Platforms that monetize mouse clicks, especially in the age of machine learning, are easily exploitable.

I wish FB had done something. I was seriously thinking about finally dumping the stock, mostly because of this type of crap but the latest news, holy crap. I'll still be way ahead if I sell it, but it was worth 20 bucks a share more last week. Also, never a member.
 

Mxylplyx

Diamond Member
Mar 21, 2007
4,197
101
106
It's funny that the people who are concerned about fake news (i.e. the propaganda kind, not the Trump slur kind) are the ones already reading reliable sources, and that's where this problem is debated. The people who fall for Russian fake news or "outrage news" outfits, have no interest in reading reliable sources, and what they do read this never comes up. They like their fake news and have no interest in the real kind. The people who want real news already know where to get it. How do you help someone who don't want help? Who indeed deny there is even a problem?

The way to fight it is to make fake news unprofitable for the purveyors of it. Many of these conspiracy and outrage sites do it for the ad revenue. Google should simply identify these sham media sites and cut off their revenue dollars, and scrub all their links from their search results, and perhaps even threaten to cut off the ad revenue for other sites that consistently link to this garbage. Of course conservatives will cry about their free speech rights being violated since their daily consumption of lies and outrage is like a drug to them, but who really cares?
 

obidamnkenobi

Golden Member
Sep 16, 2010
1,407
423
136
The way to fight it is to make fake news unprofitable for the purveyors of it. Many of these conspiracy and outrage sites do it for the ad revenue. Google should simply identify these sham media sites and cut off their revenue dollars, and scrub all their links from their search results, and perhaps even threaten to cut off the ad revenue for other sites that consistently link to this garbage. Of course conservatives will cry about their free speech rights being violated since their daily consumption of lies and outrage is like a drug to them, but who really cares?

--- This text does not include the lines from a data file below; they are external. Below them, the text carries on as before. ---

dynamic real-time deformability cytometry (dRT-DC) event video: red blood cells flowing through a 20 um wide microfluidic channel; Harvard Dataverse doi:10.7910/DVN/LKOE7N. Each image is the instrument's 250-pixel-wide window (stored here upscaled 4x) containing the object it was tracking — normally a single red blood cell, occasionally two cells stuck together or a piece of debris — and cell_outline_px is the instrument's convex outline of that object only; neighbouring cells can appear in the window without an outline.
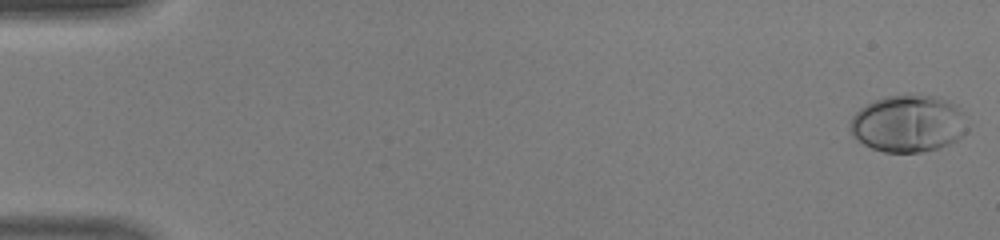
{"species": "human", "species_latin": "Homo sapiens", "temperature_condition": "warm", "stored_images_in_passage": 47, "camera_frame_rate_fps": 3000, "um_per_image_px": 0.085, "donor": {"sex": "male"}, "frame": {"image": 1, "passage_image": 1, "time_ms": 0.0, "image_size_px": [1000, 240], "cell_outline_px": [[968, 128], [956, 140], [948, 144], [936, 148], [920, 152], [884, 152], [872, 148], [864, 144], [852, 136], [852, 116], [860, 108], [872, 100], [884, 96], [936, 96], [948, 100], [956, 104]], "centroid_in_image_um": [77.18, 10.51], "position_along_channel_um": 7.8, "area_um2": 38.44}}
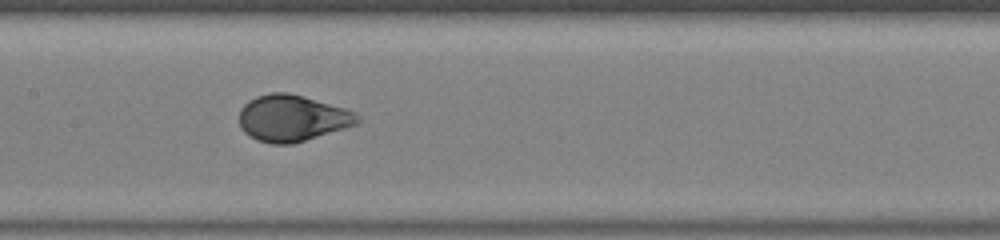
{"frame": {"image": 2, "passage_image": 24, "time_ms": 7.667, "image_size_px": [1000, 240], "cell_outline_px": [[360, 120], [356, 124], [344, 128], [292, 144], [272, 144], [256, 140], [244, 132], [240, 128], [240, 108], [248, 100], [256, 96], [272, 92], [288, 92], [344, 108], [356, 112]], "centroid_in_image_um": [24.8, 10.04], "position_along_channel_um": 182.6, "area_um2": 31.79}}
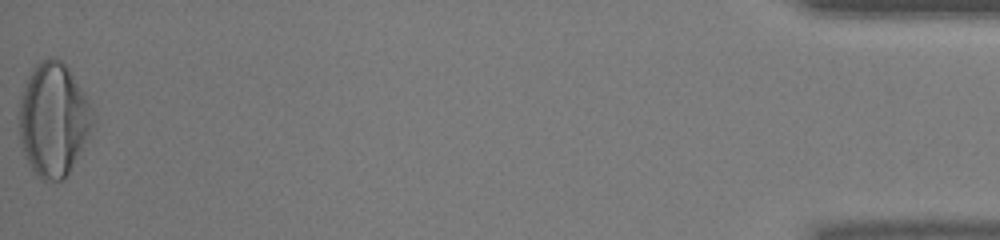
{"frame": {"image": 3, "passage_image": 47, "time_ms": 15.333, "image_size_px": [1000, 240], "cell_outline_px": [[96, 112], [92, 128], [80, 152], [64, 180], [40, 180], [32, 172], [24, 156], [20, 144], [16, 116], [20, 96], [24, 84], [32, 68], [40, 60], [48, 56], [60, 60], [68, 68], [92, 104]], "centroid_in_image_um": [4.5, 10.16], "position_along_channel_um": 430.7, "area_um2": 49.88}, "authors_computed_cell_mechanics": {"area_um2": 33.7552, "velocity_mm_per_s": 4.4751, "shape_relaxation_time_tau1_ms": 3.4111, "shape_relaxation_time_tau2_ms": null, "deformation_change_tau1": 0.217, "deformation_change_tau2": null}}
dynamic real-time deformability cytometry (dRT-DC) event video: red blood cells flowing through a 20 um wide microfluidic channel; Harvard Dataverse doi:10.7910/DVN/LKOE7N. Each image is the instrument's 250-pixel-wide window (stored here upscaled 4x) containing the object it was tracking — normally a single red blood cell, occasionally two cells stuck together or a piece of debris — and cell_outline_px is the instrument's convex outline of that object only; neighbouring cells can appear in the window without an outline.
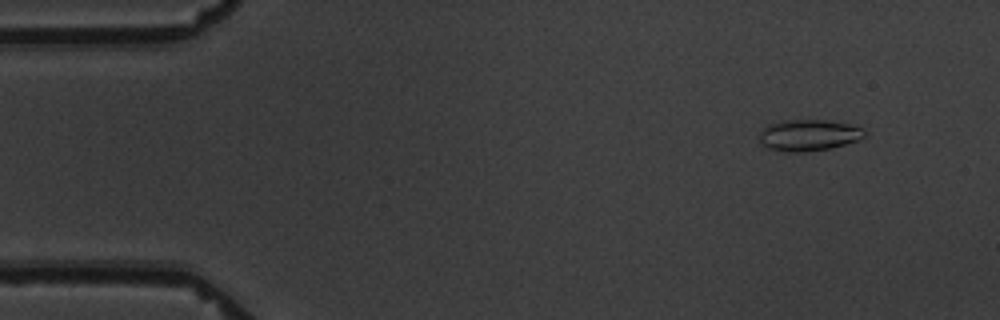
{"species": "common noctule bat (a hibernating species)", "species_latin": "Nyctalus noctula", "temperature_condition": "warm", "stored_images_in_passage": 5, "camera_frame_rate_fps": 3000, "um_per_image_px": 0.085, "animal": {"sex": "male", "body_mass_g": 19.5, "forearm_length_mm": 54.6}, "frame": {"image": 1, "passage_image": 2, "time_ms": 1.0, "image_size_px": [1000, 320], "cell_outline_px": [[868, 132], [860, 140], [832, 148], [808, 152], [784, 152], [768, 148], [760, 144], [760, 132], [768, 124], [780, 120], [828, 120], [848, 124], [864, 128]], "centroid_in_image_um": [68.75, 11.5], "position_along_channel_um": 16.2, "area_um2": 19.59}}
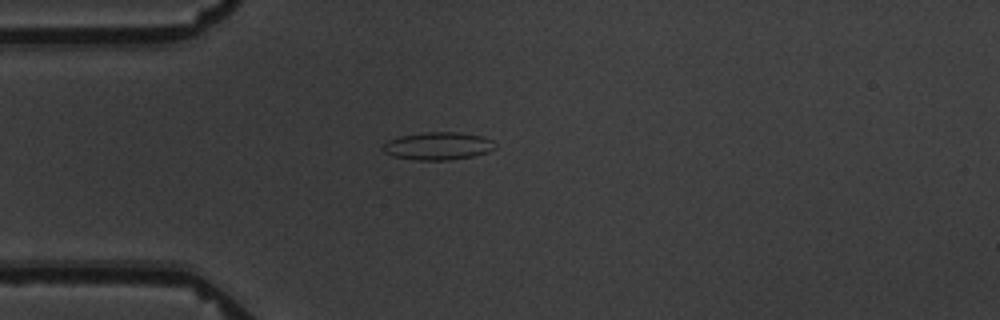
{"frame": {"image": 2, "passage_image": 5, "time_ms": 4.333, "image_size_px": [1000, 320], "cell_outline_px": [[496, 148], [488, 152], [472, 156], [448, 160], [416, 160], [392, 156], [384, 152], [384, 144], [388, 140], [400, 136], [424, 132], [460, 132], [484, 136], [492, 140], [496, 144]], "centroid_in_image_um": [37.27, 12.4], "position_along_channel_um": 47.7, "area_um2": 18.21}}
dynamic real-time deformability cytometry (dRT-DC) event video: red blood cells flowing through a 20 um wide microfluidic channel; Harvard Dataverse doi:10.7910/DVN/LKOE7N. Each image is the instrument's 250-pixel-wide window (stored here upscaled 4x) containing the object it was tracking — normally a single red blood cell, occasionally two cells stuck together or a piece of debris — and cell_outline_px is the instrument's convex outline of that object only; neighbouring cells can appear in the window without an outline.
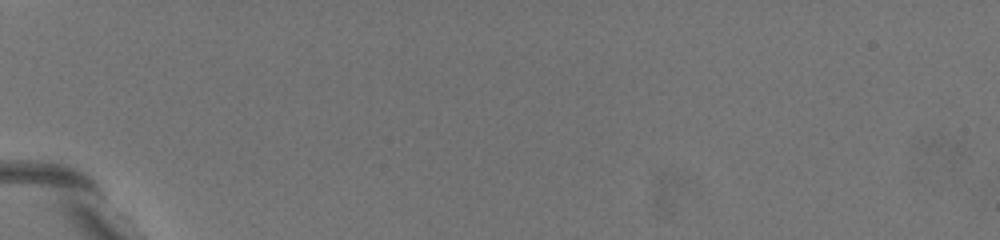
{"species": "common noctule bat (a hibernating species)", "species_latin": "Nyctalus noctula", "temperature_condition": "warm", "stored_images_in_passage": 2, "camera_frame_rate_fps": 3000, "um_per_image_px": 0.085, "animal": {"sex": "female", "body_mass_g": 19.5, "forearm_length_mm": 54.1}, "frame": {"image": 1, "passage_image": 1, "time_ms": 0.0, "image_size_px": [1000, 240], "cell_outline_px": [[184, 208], [168, 208], [120, 168], [116, 164], [104, 144], [104, 140], [120, 140], [136, 144], [176, 196]], "centroid_in_image_um": [12.04, 14.55], "position_along_channel_um": 73.0, "area_um2": 13.99}}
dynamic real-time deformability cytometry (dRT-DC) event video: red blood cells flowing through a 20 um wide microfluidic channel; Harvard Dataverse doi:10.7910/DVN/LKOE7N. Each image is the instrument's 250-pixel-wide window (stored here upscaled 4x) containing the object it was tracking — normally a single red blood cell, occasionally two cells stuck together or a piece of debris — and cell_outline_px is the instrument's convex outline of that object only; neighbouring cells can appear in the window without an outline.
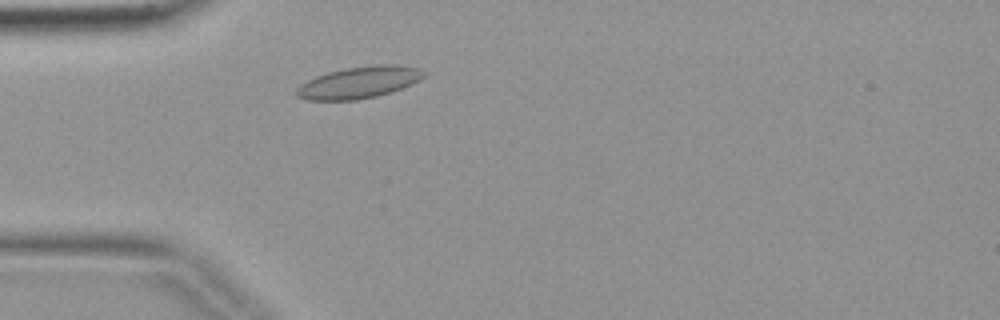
{"species": "common noctule bat (a hibernating species)", "species_latin": "Nyctalus noctula", "temperature_condition": "warm", "stored_images_in_passage": 2, "camera_frame_rate_fps": 3000, "um_per_image_px": 0.085, "animal": {"sex": "female", "body_mass_g": 19.9}, "frame": {"image": 1, "passage_image": 2, "time_ms": 0.333, "image_size_px": [1000, 320], "cell_outline_px": [[428, 72], [420, 80], [412, 84], [392, 92], [376, 96], [356, 100], [308, 100], [296, 96], [296, 88], [300, 84], [316, 76], [328, 72], [344, 68], [376, 64], [400, 64], [420, 68]], "centroid_in_image_um": [30.56, 6.99], "position_along_channel_um": 54.4, "area_um2": 23.87}}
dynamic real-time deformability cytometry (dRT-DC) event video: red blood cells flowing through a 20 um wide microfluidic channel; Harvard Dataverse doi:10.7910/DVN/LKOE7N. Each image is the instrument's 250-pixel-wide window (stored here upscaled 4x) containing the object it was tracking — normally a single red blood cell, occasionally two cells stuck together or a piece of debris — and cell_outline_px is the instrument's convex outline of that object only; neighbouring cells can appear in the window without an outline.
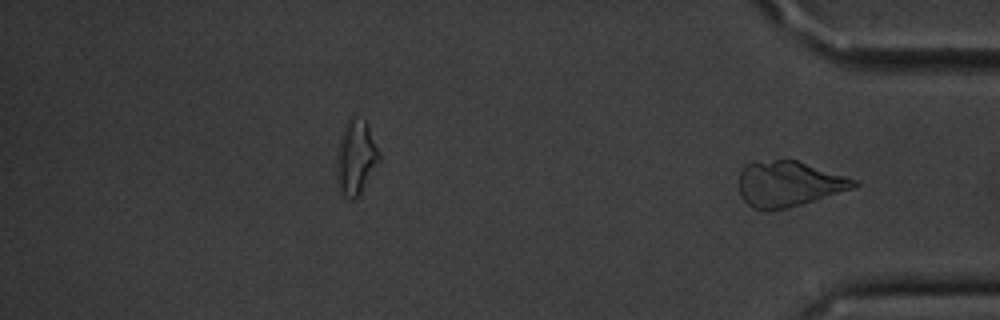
{"species": "common noctule bat (a hibernating species)", "species_latin": "Nyctalus noctula", "temperature_condition": "cold", "stored_images_in_passage": 38, "segment_of_instrument_passage": [2, 2], "camera_frame_rate_fps": 3000, "um_per_image_px": 0.085, "animal": {"sex": "male", "body_mass_g": 20.1, "forearm_length_mm": 53.5}, "frame": {"image": 1, "passage_image": 38, "time_ms": 12.333, "image_size_px": [1000, 320], "cell_outline_px": [[860, 184], [852, 188], [788, 208], [768, 212], [760, 212], [752, 208], [740, 196], [740, 172], [744, 164], [752, 160], [796, 160], [860, 180]], "centroid_in_image_um": [67.0, 15.63], "position_along_channel_um": 368.2, "area_um2": 30.87}}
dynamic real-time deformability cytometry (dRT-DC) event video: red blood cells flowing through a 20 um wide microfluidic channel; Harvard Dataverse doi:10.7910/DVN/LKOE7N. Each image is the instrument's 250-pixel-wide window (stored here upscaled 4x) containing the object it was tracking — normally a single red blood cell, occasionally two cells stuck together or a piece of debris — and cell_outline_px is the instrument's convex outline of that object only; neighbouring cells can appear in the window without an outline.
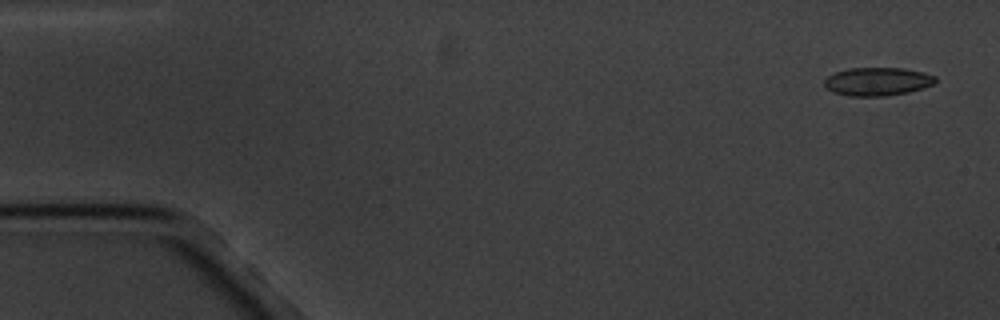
{"species": "common noctule bat (a hibernating species)", "species_latin": "Nyctalus noctula", "temperature_condition": "cold", "stored_images_in_passage": 5, "camera_frame_rate_fps": 3000, "um_per_image_px": 0.085, "animal": {"sex": "male", "body_mass_g": 20.1, "forearm_length_mm": 53.5}, "frame": {"image": 1, "passage_image": 1, "time_ms": 0.0, "image_size_px": [1000, 320], "cell_outline_px": [[936, 80], [932, 84], [908, 92], [884, 96], [848, 96], [832, 92], [824, 84], [824, 80], [828, 76], [836, 72], [848, 68], [904, 68], [924, 72], [936, 76]], "centroid_in_image_um": [74.56, 6.92], "position_along_channel_um": 10.4, "area_um2": 18.21}}
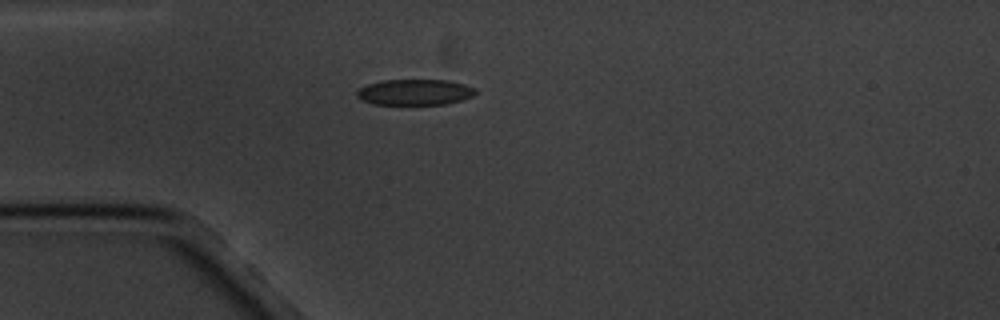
{"frame": {"image": 2, "passage_image": 5, "time_ms": 4.333, "image_size_px": [1000, 320], "cell_outline_px": [[476, 92], [472, 96], [460, 100], [444, 104], [372, 104], [360, 100], [356, 96], [356, 92], [360, 88], [368, 84], [380, 80], [448, 80], [464, 84], [476, 88]], "centroid_in_image_um": [35.22, 7.83], "position_along_channel_um": 49.8, "area_um2": 17.86}}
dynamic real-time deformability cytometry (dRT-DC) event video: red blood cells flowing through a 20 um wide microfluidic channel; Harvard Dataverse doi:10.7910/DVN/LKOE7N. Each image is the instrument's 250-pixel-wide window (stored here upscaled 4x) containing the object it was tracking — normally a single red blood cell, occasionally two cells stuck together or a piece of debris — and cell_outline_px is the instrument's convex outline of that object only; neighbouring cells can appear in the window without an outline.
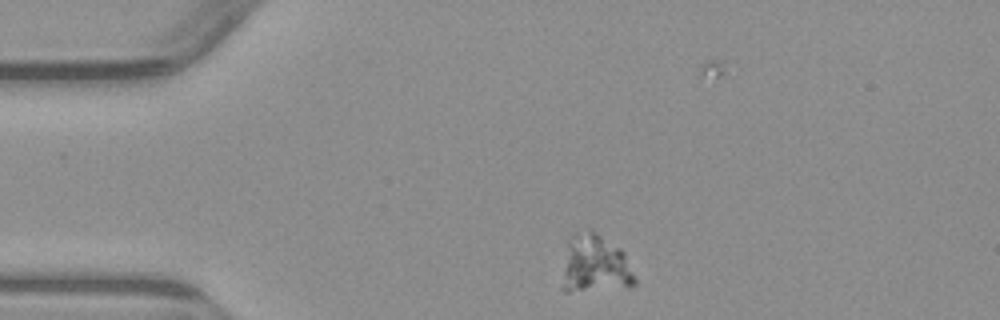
{"species": "common noctule bat (a hibernating species)", "species_latin": "Nyctalus noctula", "temperature_condition": "warm", "stored_images_in_passage": 3, "camera_frame_rate_fps": 3000, "um_per_image_px": 0.085, "animal": {"sex": "male", "body_mass_g": 23.1, "forearm_length_mm": 52.7}, "frame": {"image": 1, "passage_image": 2, "time_ms": 1.333, "image_size_px": [1000, 320], "cell_outline_px": [[636, 284], [628, 288], [568, 292], [564, 292], [564, 268], [568, 236], [572, 232], [588, 228], [596, 232], [620, 248], [624, 252], [636, 276]], "centroid_in_image_um": [50.61, 22.44], "position_along_channel_um": 34.4, "area_um2": 25.03}}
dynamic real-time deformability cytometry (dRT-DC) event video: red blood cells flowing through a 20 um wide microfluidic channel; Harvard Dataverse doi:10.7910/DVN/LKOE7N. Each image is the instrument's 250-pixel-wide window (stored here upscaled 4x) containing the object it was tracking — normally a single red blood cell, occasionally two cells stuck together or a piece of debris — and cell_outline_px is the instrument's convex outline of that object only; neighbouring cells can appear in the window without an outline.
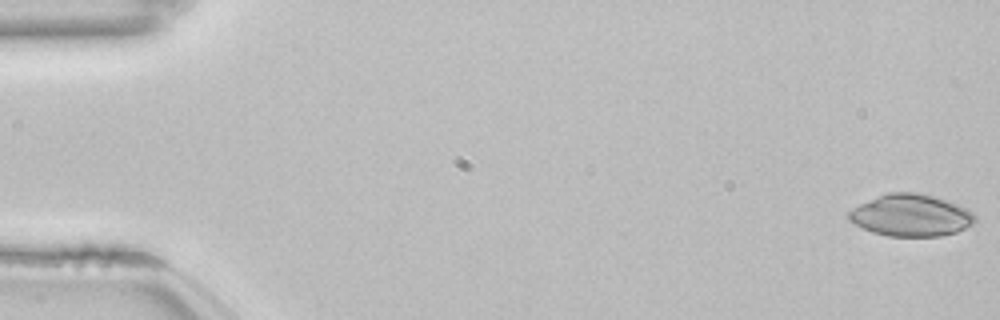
{"species": "common noctule bat (a hibernating species)", "species_latin": "Nyctalus noctula", "temperature_condition": "room temperature", "stored_images_in_passage": 54, "camera_frame_rate_fps": 3000, "um_per_image_px": 0.085, "animal": {"sex": "female", "body_mass_g": 22.7, "forearm_length_mm": 54.2}, "frame": {"image": 1, "passage_image": 1, "time_ms": 0.0, "image_size_px": [1000, 320], "cell_outline_px": [[976, 220], [972, 224], [956, 232], [940, 236], [888, 236], [872, 232], [848, 220], [848, 212], [852, 208], [860, 204], [888, 192], [916, 192], [936, 196], [968, 208], [976, 216]], "centroid_in_image_um": [77.45, 18.29], "position_along_channel_um": 7.6, "area_um2": 30.87}}
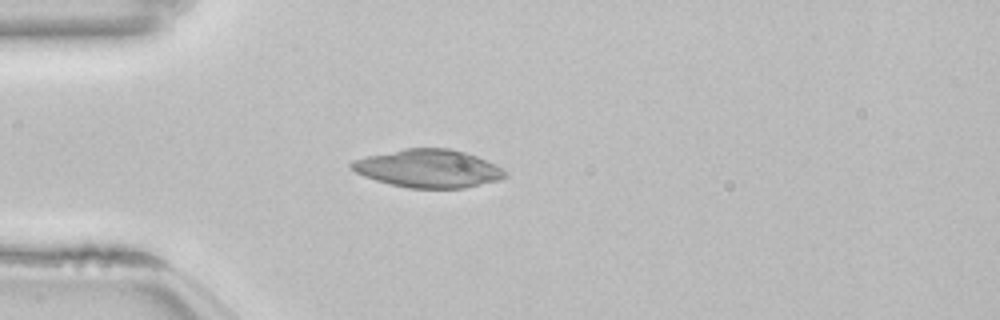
{"frame": {"image": 2, "passage_image": 15, "time_ms": 4.667, "image_size_px": [1000, 320], "cell_outline_px": [[508, 176], [500, 180], [464, 188], [408, 188], [376, 180], [364, 176], [356, 172], [348, 164], [352, 160], [368, 156], [404, 148], [448, 148], [464, 152], [476, 156], [508, 172]], "centroid_in_image_um": [36.41, 14.33], "position_along_channel_um": 48.6, "area_um2": 33.81}}
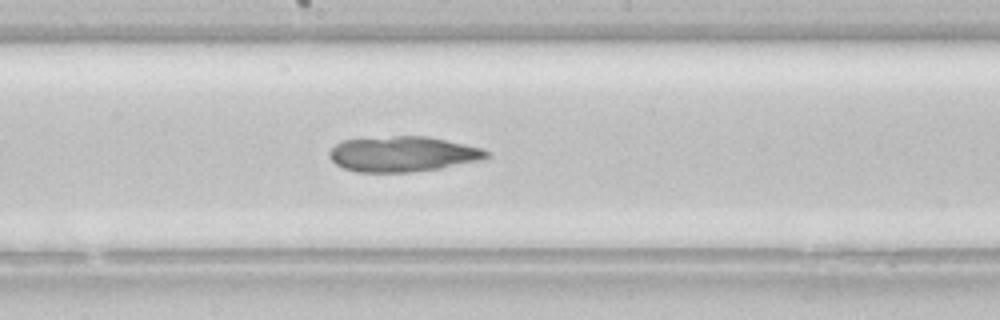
{"frame": {"image": 3, "passage_image": 29, "time_ms": 9.333, "image_size_px": [1000, 320], "cell_outline_px": [[492, 156], [484, 160], [440, 168], [412, 172], [356, 172], [344, 168], [336, 164], [328, 156], [328, 152], [336, 144], [344, 140], [392, 136], [428, 136], [464, 144], [480, 148], [488, 152]], "centroid_in_image_um": [34.25, 13.1], "position_along_channel_um": 213.9, "area_um2": 32.43}}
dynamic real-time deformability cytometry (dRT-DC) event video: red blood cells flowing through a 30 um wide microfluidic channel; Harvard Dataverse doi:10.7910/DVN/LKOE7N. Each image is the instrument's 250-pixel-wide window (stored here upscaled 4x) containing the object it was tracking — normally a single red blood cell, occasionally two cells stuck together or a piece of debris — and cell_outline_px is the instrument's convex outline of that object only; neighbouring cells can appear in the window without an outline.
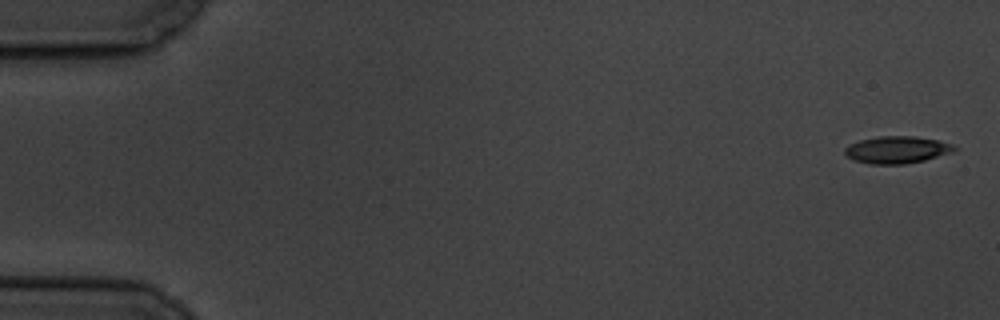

My point is that anyone who's stupid enough to believe and share this nonsense has no interest in reality anyway. They share pizzagate because it reaffirms their prior beliefs. Nobody hates Hillary, or immigrants, or the EPA or whatever because they read a bogus story about how they're turning your children into satanist. They read and shared the story because they already hated those things. So stopping fake news won't change anyone's mind, they'll still believe stupid shit for irrational/emotional reasons. So I don't think it's bad to stop this, but I also think it's pointless.